Dies gesagt, kann man wieder zur eingangs gestellten Hauptfrage zurückkehren, die sich simpel und einfach durch das Grundgesetz und die Allgemeine Erklärung der Menschenrechte grundsätzlich und abseits aller anderen faktischen Einwände erklärt: Alle Menschen sind gleich an ….. Jeder weiß, wie es weitergeht. Da gibt es keinen Millimeter Raum für das Wegsperren und Aufheben der Demokratie und Entmachtung des Bürgers.

Es ist vielleicht wert, hier die beiden Kernpassagen aus dem Grundgesetz in Erinnerung zu bringen:

In der Präambel heißt es: “Im Bewußtsein seiner Verantwortung vor Gott und den Menschen,
von dem Willen beseelt, als gleichberechtigtes Glied in einem vereinten Europa dem Frieden der Welt zu dienen, hat sich das Deutsche Volk kraft seiner verfassungsgebenden Gewalt dieses Grundgesetz gegeben
.”

Der erste Satz im 1. Artikel des Grundgesetzes lautet: “Die Würde des Menschen ist unantastbar.

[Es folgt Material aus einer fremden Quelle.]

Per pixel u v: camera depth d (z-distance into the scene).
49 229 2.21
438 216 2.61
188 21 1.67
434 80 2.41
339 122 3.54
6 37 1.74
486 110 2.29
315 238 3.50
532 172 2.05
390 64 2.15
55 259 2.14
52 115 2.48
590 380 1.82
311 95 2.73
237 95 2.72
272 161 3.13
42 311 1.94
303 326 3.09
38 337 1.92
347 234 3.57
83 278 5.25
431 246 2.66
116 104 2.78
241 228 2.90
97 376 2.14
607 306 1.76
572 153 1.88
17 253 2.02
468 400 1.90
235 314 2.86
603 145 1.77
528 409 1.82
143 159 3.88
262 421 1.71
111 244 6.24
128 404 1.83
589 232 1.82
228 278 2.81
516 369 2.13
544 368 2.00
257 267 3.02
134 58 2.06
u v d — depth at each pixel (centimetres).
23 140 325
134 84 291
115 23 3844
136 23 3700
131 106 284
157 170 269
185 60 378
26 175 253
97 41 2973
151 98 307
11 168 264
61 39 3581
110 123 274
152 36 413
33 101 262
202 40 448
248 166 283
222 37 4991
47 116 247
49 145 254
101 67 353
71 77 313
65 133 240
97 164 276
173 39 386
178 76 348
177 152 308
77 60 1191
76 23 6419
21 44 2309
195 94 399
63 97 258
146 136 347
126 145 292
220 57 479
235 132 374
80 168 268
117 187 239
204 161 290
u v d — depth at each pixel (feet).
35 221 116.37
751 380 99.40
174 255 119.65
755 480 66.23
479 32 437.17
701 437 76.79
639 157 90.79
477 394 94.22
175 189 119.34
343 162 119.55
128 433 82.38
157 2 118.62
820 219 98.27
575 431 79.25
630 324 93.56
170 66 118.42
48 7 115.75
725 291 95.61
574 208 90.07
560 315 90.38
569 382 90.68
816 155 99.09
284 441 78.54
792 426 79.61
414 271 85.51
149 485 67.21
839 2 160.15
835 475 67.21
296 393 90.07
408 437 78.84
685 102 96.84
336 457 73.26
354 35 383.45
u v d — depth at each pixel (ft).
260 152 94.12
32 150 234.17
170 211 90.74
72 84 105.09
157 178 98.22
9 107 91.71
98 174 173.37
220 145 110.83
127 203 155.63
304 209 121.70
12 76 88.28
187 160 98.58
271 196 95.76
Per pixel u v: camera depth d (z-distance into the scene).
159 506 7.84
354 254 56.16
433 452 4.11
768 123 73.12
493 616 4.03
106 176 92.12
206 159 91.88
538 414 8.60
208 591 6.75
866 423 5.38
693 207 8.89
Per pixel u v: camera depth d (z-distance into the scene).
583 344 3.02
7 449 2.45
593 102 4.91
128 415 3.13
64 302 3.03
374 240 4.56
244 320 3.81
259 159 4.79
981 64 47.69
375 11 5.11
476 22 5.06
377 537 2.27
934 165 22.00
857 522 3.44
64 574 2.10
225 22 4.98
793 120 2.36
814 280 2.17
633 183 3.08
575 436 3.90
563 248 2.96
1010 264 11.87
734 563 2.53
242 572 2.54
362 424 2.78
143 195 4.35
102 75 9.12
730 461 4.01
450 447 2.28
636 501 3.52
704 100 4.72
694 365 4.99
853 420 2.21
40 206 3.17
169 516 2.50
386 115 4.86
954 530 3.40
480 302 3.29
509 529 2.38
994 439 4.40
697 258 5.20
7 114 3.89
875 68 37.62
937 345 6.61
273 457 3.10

In Folge erklärt sich das Deutsche Volk im zweiten Satz, diese Würde als Staatsziel zu schützen. Es ist Pflicht:

Sie zu achten und zu schützen ist Verpflichtung aller staatlichen Gewalt.

Damit ist eigentlich alles gesagt und begründet. Die Aussage ist die Erläuterung, gibt die Auslegung.

Kein Blut ist röter, egal ob man nun ein alter Mensch, ein Mensch mit Behinderung ist oder ein Mensch im Vollbesitz seiner Gesundheit.

Aber dieser 1. Satz in diesem 1. Artikel hat sich das Deutsche Volk nicht vor sich, alleine in seinem eigenen Angesicht gegeben, sondern das Deutsche Volk hat dies vor zwei Zeugen gesprochen gegen die es das größte Verbrechen der Menschheit begangen hat.

Das Deutsche Volk hat verstanden, als ihrer Diener das Knie für den Frieden der Welt zu beugen: Vor G’tt und der Menschheit.

Da steht nichts, dass man Alte, Behinderte und dann alle anderen, jedermann, außer nur mehr junge Menschen bis 30 und alle Systemrelevanten wegsperren solle, wenn es die Lage erfordert.

Da steht nichts von der Aufhebung dieses Grundgesetzes. Aber es steht alles über seine Plicht, die es sich als Deutsches Volk und seinem Staat gegenüber seinen Bürgern auferlegt hat: Zu schützen!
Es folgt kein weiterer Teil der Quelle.